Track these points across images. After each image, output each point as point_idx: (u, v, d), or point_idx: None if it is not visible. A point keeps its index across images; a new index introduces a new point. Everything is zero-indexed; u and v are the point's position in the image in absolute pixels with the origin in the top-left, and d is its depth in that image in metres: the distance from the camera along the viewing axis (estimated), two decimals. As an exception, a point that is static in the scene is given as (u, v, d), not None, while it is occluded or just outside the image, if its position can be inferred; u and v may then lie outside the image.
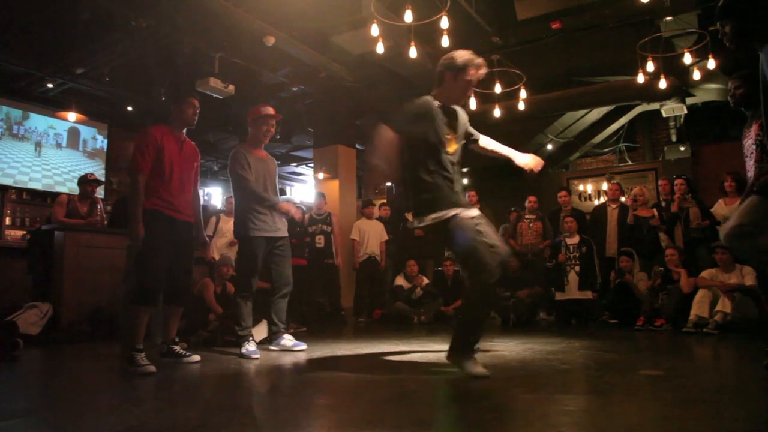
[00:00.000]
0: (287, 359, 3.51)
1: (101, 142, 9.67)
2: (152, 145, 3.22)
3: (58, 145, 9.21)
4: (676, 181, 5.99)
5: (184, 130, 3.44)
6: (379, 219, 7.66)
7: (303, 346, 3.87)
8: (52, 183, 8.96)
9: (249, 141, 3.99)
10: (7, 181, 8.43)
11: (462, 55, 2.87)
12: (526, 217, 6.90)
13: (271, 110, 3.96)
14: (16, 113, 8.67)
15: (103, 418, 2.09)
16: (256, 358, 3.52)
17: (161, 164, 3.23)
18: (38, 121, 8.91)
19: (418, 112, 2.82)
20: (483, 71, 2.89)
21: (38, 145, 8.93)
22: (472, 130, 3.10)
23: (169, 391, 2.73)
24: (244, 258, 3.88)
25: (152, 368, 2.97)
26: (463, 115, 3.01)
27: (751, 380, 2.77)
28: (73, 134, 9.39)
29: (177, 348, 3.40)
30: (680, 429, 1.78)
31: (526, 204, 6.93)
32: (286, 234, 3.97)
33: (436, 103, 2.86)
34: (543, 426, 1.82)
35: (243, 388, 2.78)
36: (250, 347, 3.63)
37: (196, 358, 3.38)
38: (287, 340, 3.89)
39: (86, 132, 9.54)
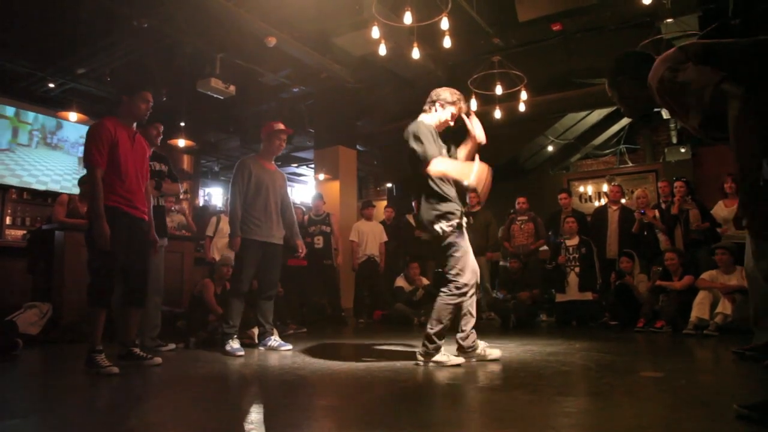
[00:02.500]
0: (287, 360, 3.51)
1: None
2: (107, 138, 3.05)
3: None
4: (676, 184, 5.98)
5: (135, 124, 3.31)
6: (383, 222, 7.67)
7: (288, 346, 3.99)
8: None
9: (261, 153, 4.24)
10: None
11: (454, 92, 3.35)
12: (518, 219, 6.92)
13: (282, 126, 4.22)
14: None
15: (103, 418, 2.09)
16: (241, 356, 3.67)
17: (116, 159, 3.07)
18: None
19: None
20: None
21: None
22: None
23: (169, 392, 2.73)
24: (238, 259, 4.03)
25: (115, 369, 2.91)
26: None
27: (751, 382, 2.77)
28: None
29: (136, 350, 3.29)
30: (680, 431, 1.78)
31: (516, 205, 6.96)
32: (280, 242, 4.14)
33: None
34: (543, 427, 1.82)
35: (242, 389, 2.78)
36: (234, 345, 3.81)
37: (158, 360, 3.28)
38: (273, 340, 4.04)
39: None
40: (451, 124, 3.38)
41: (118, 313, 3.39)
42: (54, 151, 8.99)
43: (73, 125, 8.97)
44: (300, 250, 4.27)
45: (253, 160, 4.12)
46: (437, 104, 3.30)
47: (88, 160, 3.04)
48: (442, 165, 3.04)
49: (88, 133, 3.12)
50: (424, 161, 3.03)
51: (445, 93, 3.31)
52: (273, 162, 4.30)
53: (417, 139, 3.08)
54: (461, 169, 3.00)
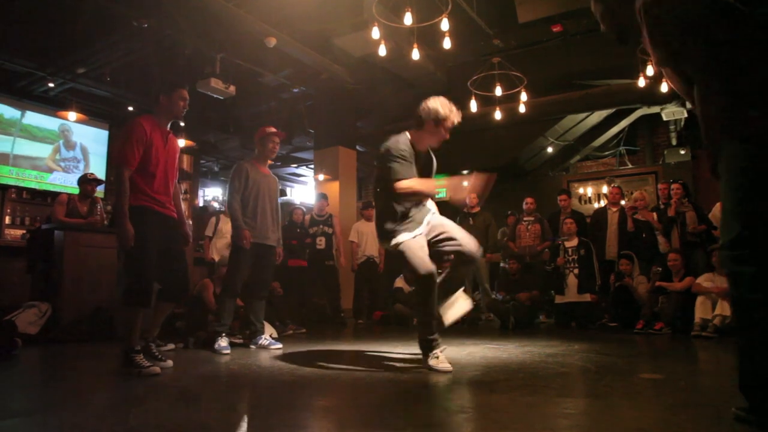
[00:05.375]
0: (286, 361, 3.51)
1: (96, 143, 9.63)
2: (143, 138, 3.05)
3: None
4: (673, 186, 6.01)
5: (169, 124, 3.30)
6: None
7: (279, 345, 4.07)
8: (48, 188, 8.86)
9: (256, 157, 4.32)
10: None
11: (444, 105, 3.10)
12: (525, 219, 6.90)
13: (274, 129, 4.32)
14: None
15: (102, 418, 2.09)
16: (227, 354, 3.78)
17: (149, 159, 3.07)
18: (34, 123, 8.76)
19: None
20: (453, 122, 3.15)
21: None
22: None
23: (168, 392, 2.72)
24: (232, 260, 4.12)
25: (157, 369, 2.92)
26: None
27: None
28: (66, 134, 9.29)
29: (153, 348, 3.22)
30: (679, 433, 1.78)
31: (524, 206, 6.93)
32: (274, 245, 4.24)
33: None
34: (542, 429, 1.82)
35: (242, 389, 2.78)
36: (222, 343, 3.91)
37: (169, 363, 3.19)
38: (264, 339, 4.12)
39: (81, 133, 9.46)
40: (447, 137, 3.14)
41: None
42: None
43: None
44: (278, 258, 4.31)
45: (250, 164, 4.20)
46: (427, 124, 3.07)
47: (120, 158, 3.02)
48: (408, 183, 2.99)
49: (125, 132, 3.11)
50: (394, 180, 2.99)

---+---

_Exercise description_
Once the line with "9: (249, 141, 3.99)" is found in the records above, print exactly that line and every line after it through the line with "39: (86, 132, 9.54)".

_Answer space_
9: (249, 141, 3.99)
10: (7, 181, 8.43)
11: (462, 55, 2.87)
12: (526, 217, 6.90)
13: (271, 110, 3.96)
14: (16, 113, 8.67)
15: (103, 418, 2.09)
16: (256, 358, 3.52)
17: (161, 164, 3.23)
18: (38, 121, 8.91)
19: (418, 112, 2.82)
20: (483, 71, 2.89)
21: (38, 145, 8.93)
22: (472, 130, 3.10)
23: (169, 391, 2.73)
24: (244, 258, 3.88)
25: (152, 368, 2.97)
26: (463, 115, 3.01)
27: (751, 380, 2.77)
28: (73, 134, 9.39)
29: (177, 348, 3.40)
30: (680, 429, 1.78)
31: (526, 204, 6.93)
32: (286, 234, 3.97)
33: (436, 103, 2.86)
34: (543, 426, 1.82)
35: (243, 388, 2.78)
36: (250, 347, 3.63)
37: (196, 358, 3.38)
38: (287, 340, 3.89)
39: (86, 132, 9.54)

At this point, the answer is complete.